[Opening Data supplied section]
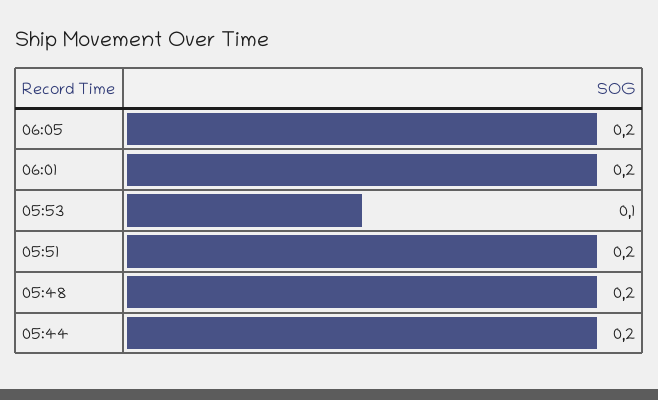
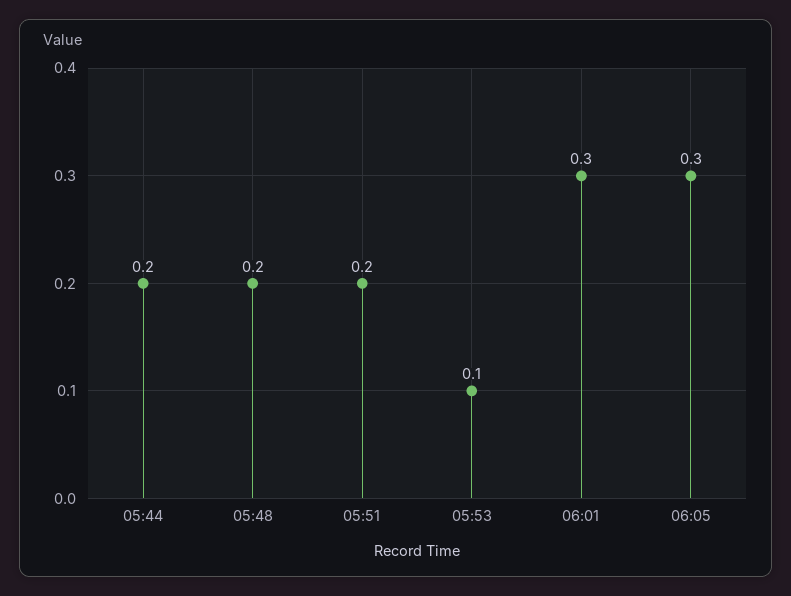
  {
-   "06:05": 0.2,
+   "06:05": 0.3,
-   "06:01": 0.2,
+   "06:01": 0.3,
    "05:53": 0.1,
    "05:51": 0.2,
    "05:48": 0.2,
    "05:44": 0.2
  }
[Closing Data supplied section]
Exercise aim
Output the data exactly, pictures omitted.

Solution to this exercise
  {
-   "06:05": 0.2,
+   "06:05": 0.3,
-   "06:01": 0.2,
+   "06:01": 0.3,
    "05:53": 0.1,
    "05:51": 0.2,
    "05:48": 0.2,
    "05:44": 0.2
  }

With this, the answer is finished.